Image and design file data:

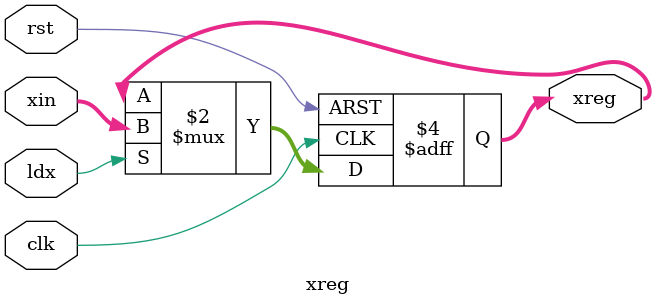
<source format=v>
`timescale 1ns/1ns
module xreg(input rst,clk,input ldx,input[15:0]xin,output reg [15:0]xreg);
  always@(posedge clk,posedge rst) begin
  if(rst) xreg<=16'b 0;
  else if(ldx) xreg<=xin;
  end
endmodule

</source>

Activity:
Look above for the line containing "always@(posedge clk,posedge rst) begin". Return it and each line after it exactly, through the last line, and nothing more.

Reply to the task:
  always@(posedge clk,posedge rst) begin
  if(rst) xreg<=16'b 0;
  else if(ldx) xreg<=xin;
  end
endmodule

</source>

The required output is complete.